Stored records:
==================================================

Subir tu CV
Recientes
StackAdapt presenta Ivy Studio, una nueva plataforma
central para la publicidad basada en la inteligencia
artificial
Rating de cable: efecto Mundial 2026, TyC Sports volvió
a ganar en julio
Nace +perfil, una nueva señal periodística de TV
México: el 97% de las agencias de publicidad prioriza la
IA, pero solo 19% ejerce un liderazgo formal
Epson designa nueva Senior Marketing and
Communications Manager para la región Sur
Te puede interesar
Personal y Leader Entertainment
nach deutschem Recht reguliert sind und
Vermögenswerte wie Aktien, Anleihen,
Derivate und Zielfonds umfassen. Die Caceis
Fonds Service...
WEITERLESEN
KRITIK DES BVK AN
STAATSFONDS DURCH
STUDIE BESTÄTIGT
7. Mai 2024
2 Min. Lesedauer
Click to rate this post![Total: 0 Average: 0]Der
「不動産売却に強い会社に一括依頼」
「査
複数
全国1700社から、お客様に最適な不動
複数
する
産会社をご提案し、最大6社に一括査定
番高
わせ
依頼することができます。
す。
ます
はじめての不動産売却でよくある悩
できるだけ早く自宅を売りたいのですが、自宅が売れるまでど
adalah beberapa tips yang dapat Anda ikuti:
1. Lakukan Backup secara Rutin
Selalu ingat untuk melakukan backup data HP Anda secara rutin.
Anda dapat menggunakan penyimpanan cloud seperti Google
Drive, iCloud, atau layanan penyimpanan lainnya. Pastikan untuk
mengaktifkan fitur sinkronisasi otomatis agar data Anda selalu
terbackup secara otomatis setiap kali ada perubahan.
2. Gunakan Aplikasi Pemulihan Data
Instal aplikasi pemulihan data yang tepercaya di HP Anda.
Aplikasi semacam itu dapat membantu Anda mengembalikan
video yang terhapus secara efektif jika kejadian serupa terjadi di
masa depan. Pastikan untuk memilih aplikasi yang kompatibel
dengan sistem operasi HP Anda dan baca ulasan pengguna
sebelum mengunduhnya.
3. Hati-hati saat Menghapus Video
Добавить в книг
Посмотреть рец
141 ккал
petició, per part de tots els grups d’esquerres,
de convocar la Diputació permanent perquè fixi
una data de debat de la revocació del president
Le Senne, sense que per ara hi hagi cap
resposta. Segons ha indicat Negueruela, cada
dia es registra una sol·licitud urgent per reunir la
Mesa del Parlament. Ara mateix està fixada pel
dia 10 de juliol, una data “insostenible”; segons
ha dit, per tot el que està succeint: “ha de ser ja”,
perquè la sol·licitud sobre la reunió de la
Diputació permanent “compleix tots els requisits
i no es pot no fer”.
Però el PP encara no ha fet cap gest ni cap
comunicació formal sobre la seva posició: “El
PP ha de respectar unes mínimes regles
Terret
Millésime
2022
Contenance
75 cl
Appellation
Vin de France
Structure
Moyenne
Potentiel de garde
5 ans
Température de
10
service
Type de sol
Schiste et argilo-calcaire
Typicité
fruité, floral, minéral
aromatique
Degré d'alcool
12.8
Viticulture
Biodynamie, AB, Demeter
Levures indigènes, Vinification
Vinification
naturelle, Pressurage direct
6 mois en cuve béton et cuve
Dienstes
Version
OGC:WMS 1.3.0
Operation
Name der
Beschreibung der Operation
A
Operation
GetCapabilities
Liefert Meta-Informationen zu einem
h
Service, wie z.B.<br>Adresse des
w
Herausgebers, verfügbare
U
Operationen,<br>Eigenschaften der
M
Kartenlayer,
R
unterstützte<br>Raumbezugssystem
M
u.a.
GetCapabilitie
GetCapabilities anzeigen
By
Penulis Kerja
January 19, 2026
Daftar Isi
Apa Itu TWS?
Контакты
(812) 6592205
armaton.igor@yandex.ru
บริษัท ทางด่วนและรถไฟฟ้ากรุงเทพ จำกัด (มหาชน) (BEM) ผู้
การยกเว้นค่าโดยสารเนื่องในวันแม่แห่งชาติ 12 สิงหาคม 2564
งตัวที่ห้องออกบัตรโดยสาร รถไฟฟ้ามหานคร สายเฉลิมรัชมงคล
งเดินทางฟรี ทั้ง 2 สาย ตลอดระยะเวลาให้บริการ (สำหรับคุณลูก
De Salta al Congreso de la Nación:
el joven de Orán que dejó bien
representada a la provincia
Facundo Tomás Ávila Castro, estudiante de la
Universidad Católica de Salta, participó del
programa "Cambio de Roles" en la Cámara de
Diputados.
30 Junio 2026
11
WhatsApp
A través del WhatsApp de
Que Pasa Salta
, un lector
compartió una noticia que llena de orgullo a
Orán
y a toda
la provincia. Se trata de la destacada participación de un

==================================================

Aim of the exercise :: Retype every line of the records above, character for character.

Answer to the problem ::
Subir tu CV
Recientes
StackAdapt presenta Ivy Studio, una nueva plataforma
central para la publicidad basada en la inteligencia
artificial
Rating de cable: efecto Mundial 2026, TyC Sports volvió
a ganar en julio
Nace +perfil, una nueva señal periodística de TV
México: el 97% de las agencias de publicidad prioriza la
IA, pero solo 19% ejerce un liderazgo formal
Epson designa nueva Senior Marketing and
Communications Manager para la región Sur
Te puede interesar
Personal y Leader Entertainment
nach deutschem Recht reguliert sind und
Vermögenswerte wie Aktien, Anleihen,
Derivate und Zielfonds umfassen. Die Caceis
Fonds Service...
WEITERLESEN
KRITIK DES BVK AN
STAATSFONDS DURCH
STUDIE BESTÄTIGT
7. Mai 2024
2 Min. Lesedauer
Click to rate this post![Total: 0 Average: 0]Der
「不動産売却に強い会社に一括依頼」
「査
複数
全国1700社から、お客様に最適な不動
複数
する
産会社をご提案し、最大6社に一括査定
番高
わせ
依頼することができます。
す。
ます
はじめての不動産売却でよくある悩
できるだけ早く自宅を売りたいのですが、自宅が売れるまでど
adalah beberapa tips yang dapat Anda ikuti:
1. Lakukan Backup secara Rutin
Selalu ingat untuk melakukan backup data HP Anda secara rutin.
Anda dapat menggunakan penyimpanan cloud seperti Google
Drive, iCloud, atau layanan penyimpanan lainnya. Pastikan untuk
mengaktifkan fitur sinkronisasi otomatis agar data Anda selalu
terbackup secara otomatis setiap kali ada perubahan.
2. Gunakan Aplikasi Pemulihan Data
Instal aplikasi pemulihan data yang tepercaya di HP Anda.
Aplikasi semacam itu dapat membantu Anda mengembalikan
video yang terhapus secara efektif jika kejadian serupa terjadi di
masa depan. Pastikan untuk memilih aplikasi yang kompatibel
dengan sistem operasi HP Anda dan baca ulasan pengguna
sebelum mengunduhnya.
3. Hati-hati saat Menghapus Video
Добавить в книг
Посмотреть рец
141 ккал
petició, per part de tots els grups d’esquerres,
de convocar la Diputació permanent perquè fixi
una data de debat de la revocació del president
Le Senne, sense que per ara hi hagi cap
resposta. Segons ha indicat Negueruela, cada
dia es registra una sol·licitud urgent per reunir la
Mesa del Parlament. Ara mateix està fixada pel
dia 10 de juliol, una data “insostenible”; segons
ha dit, per tot el que està succeint: “ha de ser ja”,
perquè la sol·licitud sobre la reunió de la
Diputació permanent “compleix tots els requisits
i no es pot no fer”.
Però el PP encara no ha fet cap gest ni cap
comunicació formal sobre la seva posició: “El
PP ha de respectar unes mínimes regles
Terret
Millésime
2022
Contenance
75 cl
Appellation
Vin de France
Structure
Moyenne
Potentiel de garde
5 ans
Température de
10
service
Type de sol
Schiste et argilo-calcaire
Typicité
fruité, floral, minéral
aromatique
Degré d'alcool
12.8
Viticulture
Biodynamie, AB, Demeter
Levures indigènes, Vinification
Vinification
naturelle, Pressurage direct
6 mois en cuve béton et cuve
Dienstes
Version
OGC:WMS 1.3.0
Operation
Name der
Beschreibung der Operation
A
Operation
GetCapabilities
Liefert Meta-Informationen zu einem
h
Service, wie z.B.<br>Adresse des
w
Herausgebers, verfügbare
U
Operationen,<br>Eigenschaften der
M
Kartenlayer,
R
unterstützte<br>Raumbezugssystem
M
u.a.
GetCapabilitie
GetCapabilities anzeigen
By
Penulis Kerja
January 19, 2026
Daftar Isi
Apa Itu TWS?
Контакты
(812) 6592205
armaton.igor@yandex.ru
บริษัท ทางด่วนและรถไฟฟ้ากรุงเทพ จำกัด (มหาชน) (BEM) ผู้
การยกเว้นค่าโดยสารเนื่องในวันแม่แห่งชาติ 12 สิงหาคม 2564
งตัวที่ห้องออกบัตรโดยสาร รถไฟฟ้ามหานคร สายเฉลิมรัชมงคล
งเดินทางฟรี ทั้ง 2 สาย ตลอดระยะเวลาให้บริการ (สำหรับคุณลูก
De Salta al Congreso de la Nación:
el joven de Orán que dejó bien
representada a la provincia
Facundo Tomás Ávila Castro, estudiante de la
Universidad Católica de Salta, participó del
programa "Cambio de Roles" en la Cámara de
Diputados.
30 Junio 2026
11
WhatsApp
A través del WhatsApp de
Que Pasa Salta
, un lector
compartió una noticia que llena de orgullo a
Orán
y a toda
la provincia. Se trata de la destacada participación de un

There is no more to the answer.